*Text excerpt:*
Podcast

New Approaches to HIV Prevention, Management of Patients With HIV

In this podcast, Charles Flexner, MD, speaks about the current state of long-acting agents for the management of patients with HIV, HIV prevention and vaccines, and HIV pathogenesis and cure. Dr Flexner also participated in a panel discussion on these topics at ID Week 2022 titled "HIV: State of the ART."

This podcast was recorded ahead of IDWeek 2022. 

Additional Resource:

  • Flexner C, Barouch D, Caskey M. HIV: state of the art. Talk presented at: IDWeek 2022; October 19-23, 2022; Washington DC. Accessed October 19, 2022. 

Charles Flexner, MD, is a professor of international health at the Bloomberg School of Public Health and a professor of infectious diseases and clinical pharmacology at the Johns Hopkins University School of Medicine (Baltimore, MD).

 


TRANSCRIPTION:

Jessica Bard: Hello everyone and welcome to another installment of Podcast 360, your go-to resource for medical news and clinical updates. I'm your moderator, Jessica Bard, with Consultant 360, a multidisciplinary medical information network. The World Health Organization has released additional guidelines for the use of pre-exposure prophylaxis for HIV. Dr. Charles Flexner is here to speak with us today about a panel discussion in which he is participated at ID Week 2022, titled HIV: State of the Art. Dr. Flexner is a professor of international health at the Bloomberg School for Public Health and a professor of infectious diseases and clinical pharmacology at the Johns Hopkins University School of Medicine in Baltimore, Maryland. Thank you for joining us today, Dr. Flexner. Could you please provide us with an overview of this discussion?

*Extracted records:*
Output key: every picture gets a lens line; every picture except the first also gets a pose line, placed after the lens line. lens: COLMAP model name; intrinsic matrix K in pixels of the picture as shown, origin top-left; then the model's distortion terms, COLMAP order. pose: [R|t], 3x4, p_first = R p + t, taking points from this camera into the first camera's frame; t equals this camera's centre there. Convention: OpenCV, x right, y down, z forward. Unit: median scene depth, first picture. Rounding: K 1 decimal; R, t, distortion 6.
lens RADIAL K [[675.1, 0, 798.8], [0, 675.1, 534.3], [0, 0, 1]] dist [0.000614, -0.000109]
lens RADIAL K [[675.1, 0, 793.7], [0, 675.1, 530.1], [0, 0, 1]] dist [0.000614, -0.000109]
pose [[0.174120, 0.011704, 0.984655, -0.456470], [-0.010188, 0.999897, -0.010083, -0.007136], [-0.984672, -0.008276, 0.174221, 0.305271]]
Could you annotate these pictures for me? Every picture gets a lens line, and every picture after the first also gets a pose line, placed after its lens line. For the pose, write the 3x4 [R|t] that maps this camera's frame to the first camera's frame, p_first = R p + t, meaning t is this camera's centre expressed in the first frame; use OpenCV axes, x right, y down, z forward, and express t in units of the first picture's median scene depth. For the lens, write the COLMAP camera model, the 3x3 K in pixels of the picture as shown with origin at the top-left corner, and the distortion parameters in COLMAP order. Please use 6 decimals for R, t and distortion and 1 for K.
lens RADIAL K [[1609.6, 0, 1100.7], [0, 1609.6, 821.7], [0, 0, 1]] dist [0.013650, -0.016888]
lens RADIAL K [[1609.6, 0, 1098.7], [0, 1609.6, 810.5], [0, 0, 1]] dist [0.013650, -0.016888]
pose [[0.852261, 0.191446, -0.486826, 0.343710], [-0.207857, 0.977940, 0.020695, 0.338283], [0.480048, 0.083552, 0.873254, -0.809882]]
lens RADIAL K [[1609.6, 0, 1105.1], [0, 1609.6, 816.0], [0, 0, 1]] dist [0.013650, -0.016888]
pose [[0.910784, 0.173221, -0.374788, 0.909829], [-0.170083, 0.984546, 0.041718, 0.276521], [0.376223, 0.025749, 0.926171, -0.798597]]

*Your instructions:*
Reproduce the podcast page on new approaches to HIV prevention and management word for word, from start to finish.

*Exercise result:*
Podcast

New Approaches to HIV Prevention, Management of Patients With HIV

In this podcast, Charles Flexner, MD, speaks about the current state of long-acting agents for the management of patients with HIV, HIV prevention and vaccines, and HIV pathogenesis and cure. Dr Flexner also participated in a panel discussion on these topics at ID Week 2022 titled "HIV: State of the ART."

This podcast was recorded ahead of IDWeek 2022. 

Additional Resource:

  • Flexner C, Barouch D, Caskey M. HIV: state of the art. Talk presented at: IDWeek 2022; October 19-23, 2022; Washington DC. Accessed October 19, 2022. 

Charles Flexner, MD, is a professor of international health at the Bloomberg School of Public Health and a professor of infectious diseases and clinical pharmacology at the Johns Hopkins University School of Medicine (Baltimore, MD).

 


TRANSCRIPTION:

Jessica Bard: Hello everyone and welcome to another installment of Podcast 360, your go-to resource for medical news and clinical updates. I'm your moderator, Jessica Bard, with Consultant 360, a multidisciplinary medical information network. The World Health Organization has released additional guidelines for the use of pre-exposure prophylaxis for HIV. Dr. Charles Flexner is here to speak with us today about a panel discussion in which he is participated at ID Week 2022, titled HIV: State of the Art. Dr. Flexner is a professor of international health at the Bloomberg School for Public Health and a professor of infectious diseases and clinical pharmacology at the Johns Hopkins University School of Medicine in Baltimore, Maryland. Thank you for joining us today, Dr. Flexner. Could you please provide us with an overview of this discussion?